Aug 26, 2025, 12:00 PM
-8.29%
What does COO do
The Cooper Companies, based in San Ramon, California, employs 15,000 and operates through CooperVision, focused on contact lenses, and CooperSurgical, specializing in fertility and women's health solutions.
Based on our analysis, Cooper Companies received a fairly valued rating of 2 out of 5 stars from Cashu. This rating stems from various financial ratios that indicate areas of concern when compared to its sector. One of the key concerns is the Price-to-Earnings (PE) ratio, which stands at 35.35, significantly higher than the sector average of 14.18. A high PE ratio may suggest that the stock is overvalued relative to its earnings, potentially indicating that investors have high expectations for future growth that may not be met.

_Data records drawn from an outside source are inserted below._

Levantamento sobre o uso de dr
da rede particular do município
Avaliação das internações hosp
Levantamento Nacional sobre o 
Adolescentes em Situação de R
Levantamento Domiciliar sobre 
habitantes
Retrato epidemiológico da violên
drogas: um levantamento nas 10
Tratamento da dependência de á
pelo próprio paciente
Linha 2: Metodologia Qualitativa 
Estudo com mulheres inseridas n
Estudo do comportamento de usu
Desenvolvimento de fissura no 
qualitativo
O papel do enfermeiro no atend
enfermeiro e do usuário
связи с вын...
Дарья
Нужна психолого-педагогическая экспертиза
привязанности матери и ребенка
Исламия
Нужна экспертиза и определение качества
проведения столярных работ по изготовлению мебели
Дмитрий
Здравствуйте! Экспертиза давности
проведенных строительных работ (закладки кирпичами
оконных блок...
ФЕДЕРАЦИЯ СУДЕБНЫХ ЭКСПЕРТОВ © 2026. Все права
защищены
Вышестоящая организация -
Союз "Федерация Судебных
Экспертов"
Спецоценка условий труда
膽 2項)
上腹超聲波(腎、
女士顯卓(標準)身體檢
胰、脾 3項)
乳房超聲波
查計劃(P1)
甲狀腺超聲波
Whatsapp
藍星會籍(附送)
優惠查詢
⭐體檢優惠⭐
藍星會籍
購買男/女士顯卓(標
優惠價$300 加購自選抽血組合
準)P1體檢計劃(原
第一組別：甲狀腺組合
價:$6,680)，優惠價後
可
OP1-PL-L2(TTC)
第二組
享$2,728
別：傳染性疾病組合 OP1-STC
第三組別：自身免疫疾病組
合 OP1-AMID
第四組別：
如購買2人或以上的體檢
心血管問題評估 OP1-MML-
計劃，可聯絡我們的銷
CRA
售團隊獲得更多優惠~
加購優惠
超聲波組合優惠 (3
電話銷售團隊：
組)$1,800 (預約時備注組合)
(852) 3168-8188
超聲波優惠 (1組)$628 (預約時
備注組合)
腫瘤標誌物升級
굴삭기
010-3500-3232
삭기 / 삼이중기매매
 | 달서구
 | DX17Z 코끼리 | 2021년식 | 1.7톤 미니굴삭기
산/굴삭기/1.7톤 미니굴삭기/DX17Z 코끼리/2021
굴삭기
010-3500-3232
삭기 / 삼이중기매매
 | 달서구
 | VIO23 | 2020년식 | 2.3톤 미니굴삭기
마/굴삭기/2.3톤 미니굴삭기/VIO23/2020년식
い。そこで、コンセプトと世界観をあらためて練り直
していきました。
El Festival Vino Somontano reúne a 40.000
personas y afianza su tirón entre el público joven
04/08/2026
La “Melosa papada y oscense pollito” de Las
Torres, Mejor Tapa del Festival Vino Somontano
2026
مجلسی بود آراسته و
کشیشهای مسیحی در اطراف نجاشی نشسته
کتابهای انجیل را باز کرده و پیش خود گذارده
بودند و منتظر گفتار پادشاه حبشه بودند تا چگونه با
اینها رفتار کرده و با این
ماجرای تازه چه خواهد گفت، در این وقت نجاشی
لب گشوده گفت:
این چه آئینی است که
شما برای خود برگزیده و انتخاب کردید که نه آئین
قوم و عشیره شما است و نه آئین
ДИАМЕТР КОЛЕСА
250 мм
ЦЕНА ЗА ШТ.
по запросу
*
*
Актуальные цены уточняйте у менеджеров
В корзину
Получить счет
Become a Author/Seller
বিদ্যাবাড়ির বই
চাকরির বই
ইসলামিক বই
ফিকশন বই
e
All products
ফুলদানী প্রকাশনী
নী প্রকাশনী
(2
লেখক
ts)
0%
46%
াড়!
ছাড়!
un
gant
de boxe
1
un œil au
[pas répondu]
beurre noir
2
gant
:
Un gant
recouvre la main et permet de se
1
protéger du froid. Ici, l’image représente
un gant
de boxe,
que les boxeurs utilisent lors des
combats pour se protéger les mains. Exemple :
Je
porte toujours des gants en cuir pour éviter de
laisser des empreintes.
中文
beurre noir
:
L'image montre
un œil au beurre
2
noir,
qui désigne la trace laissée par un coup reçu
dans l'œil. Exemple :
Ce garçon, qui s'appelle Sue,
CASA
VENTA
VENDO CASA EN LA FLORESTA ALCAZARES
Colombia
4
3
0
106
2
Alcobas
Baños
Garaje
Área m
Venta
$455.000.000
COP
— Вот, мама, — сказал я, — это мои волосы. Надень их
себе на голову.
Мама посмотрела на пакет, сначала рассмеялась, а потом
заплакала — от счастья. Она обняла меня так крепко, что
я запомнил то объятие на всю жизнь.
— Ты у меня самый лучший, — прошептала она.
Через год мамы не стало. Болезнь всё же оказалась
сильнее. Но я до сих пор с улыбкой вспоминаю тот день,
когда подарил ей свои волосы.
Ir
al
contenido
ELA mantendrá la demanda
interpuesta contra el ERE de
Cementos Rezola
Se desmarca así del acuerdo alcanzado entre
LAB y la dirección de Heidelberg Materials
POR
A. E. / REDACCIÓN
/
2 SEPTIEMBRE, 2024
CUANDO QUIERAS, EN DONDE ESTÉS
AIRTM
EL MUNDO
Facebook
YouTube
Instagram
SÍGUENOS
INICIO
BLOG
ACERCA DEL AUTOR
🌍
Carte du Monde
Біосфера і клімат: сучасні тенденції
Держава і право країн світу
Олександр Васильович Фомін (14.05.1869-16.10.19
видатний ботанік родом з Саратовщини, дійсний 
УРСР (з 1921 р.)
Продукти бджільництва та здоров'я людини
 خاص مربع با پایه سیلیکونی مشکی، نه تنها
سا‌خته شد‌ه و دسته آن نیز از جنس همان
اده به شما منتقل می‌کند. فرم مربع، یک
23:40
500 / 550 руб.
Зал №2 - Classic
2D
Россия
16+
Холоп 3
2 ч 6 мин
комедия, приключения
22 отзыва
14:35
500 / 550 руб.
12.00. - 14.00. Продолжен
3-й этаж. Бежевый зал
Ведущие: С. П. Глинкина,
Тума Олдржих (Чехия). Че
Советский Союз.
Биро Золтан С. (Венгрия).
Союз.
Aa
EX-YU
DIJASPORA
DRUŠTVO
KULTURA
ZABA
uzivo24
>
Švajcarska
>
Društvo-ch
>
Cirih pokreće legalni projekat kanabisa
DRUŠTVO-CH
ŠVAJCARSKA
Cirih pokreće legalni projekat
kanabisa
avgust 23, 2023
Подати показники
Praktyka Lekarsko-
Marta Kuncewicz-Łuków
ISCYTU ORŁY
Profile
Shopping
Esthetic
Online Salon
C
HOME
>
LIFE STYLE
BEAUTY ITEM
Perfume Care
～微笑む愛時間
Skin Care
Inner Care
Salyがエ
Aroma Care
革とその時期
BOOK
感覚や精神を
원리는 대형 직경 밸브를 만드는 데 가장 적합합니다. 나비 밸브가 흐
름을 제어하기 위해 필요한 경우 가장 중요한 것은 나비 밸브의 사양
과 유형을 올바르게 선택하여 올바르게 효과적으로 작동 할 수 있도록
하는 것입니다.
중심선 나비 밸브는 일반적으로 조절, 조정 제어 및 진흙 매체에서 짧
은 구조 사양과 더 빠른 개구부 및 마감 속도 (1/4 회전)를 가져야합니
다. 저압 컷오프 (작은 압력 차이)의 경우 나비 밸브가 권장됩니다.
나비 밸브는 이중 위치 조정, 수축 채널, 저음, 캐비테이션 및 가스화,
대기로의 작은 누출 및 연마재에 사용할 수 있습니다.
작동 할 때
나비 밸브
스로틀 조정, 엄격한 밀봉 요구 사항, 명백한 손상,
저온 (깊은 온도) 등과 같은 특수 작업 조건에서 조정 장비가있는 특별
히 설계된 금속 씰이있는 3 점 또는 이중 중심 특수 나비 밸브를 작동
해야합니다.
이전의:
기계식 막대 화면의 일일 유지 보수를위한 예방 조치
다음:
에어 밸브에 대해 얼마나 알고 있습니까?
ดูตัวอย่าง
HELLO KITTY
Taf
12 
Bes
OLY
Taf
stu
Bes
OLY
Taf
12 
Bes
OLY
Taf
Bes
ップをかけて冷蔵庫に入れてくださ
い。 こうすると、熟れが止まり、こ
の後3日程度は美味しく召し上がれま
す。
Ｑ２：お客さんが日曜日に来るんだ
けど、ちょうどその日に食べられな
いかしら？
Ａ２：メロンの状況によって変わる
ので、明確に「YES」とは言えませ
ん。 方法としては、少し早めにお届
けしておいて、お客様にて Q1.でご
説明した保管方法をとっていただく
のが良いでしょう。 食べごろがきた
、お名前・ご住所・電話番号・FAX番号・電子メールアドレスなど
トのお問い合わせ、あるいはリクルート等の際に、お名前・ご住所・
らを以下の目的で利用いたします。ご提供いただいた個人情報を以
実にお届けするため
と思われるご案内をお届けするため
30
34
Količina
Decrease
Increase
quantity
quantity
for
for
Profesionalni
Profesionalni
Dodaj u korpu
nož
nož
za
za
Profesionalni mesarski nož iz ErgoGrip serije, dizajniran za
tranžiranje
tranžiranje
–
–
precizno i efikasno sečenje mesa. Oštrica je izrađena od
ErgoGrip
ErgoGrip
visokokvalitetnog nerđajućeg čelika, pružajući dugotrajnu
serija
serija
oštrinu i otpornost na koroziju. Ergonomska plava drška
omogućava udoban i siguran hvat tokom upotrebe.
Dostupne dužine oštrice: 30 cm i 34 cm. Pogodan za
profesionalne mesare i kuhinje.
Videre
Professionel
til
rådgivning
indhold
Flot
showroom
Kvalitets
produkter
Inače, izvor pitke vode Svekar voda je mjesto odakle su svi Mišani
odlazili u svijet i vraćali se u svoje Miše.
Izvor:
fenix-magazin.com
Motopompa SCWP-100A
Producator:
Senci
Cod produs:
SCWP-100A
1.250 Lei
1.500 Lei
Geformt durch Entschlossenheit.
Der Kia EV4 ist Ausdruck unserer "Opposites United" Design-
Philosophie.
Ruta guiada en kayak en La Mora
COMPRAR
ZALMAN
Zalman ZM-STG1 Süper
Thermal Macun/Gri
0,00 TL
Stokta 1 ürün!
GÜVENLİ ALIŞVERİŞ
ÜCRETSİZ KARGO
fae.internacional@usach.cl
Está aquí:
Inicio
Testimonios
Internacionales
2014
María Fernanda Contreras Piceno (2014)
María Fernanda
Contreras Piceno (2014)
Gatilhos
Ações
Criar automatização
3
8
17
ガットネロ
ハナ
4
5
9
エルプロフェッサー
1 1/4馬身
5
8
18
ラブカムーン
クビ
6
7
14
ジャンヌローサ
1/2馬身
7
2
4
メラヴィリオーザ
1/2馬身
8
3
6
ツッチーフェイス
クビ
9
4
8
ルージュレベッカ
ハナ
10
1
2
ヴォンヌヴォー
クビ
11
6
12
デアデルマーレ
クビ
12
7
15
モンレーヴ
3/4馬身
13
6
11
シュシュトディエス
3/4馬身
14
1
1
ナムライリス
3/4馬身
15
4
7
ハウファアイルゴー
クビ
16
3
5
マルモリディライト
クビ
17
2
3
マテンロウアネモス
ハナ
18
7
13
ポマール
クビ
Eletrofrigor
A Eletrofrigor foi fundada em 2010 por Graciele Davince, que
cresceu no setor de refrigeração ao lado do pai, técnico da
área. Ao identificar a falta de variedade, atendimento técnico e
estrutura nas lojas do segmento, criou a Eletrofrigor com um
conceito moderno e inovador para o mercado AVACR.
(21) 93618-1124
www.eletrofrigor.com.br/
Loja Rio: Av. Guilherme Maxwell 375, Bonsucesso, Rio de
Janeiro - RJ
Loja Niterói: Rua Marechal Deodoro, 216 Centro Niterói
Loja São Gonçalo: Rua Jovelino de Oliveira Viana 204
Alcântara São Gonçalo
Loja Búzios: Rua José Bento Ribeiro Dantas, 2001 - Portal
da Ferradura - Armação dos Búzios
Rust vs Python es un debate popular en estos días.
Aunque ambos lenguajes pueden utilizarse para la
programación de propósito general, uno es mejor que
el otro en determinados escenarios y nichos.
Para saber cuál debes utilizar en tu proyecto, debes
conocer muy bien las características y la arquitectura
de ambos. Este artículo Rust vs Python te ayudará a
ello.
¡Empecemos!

Additionally, Cooper Companies does not pay dividends, resulting in a Dividend Yield of 0.00, while the sector average is 1.18. A lack of dividends can be a red flag for income-focused investors who often prefer companies that return cash to shareholders. The Return on Assets (ROA) ratio for Cooper is 3.19, contrasting sharply with the sector average of -47.59. While a positive ROA indicates that the company generates profit from its assets, the relatively low figure suggests that there may be inefficiencies in asset utilization compared to sector peers. In summary, while Cooper Companies shows strengths in certain financial metrics, its elevated PE ratio, zero dividend yield, and modest ROA indicate potential overvaluation concerns relative to its sector. These factors contribute to the company receiving a fair valuation rating. This is not a comprehensive overview of our valuation, and should not be viewed as financial advice. Always do your own research before considering an investment.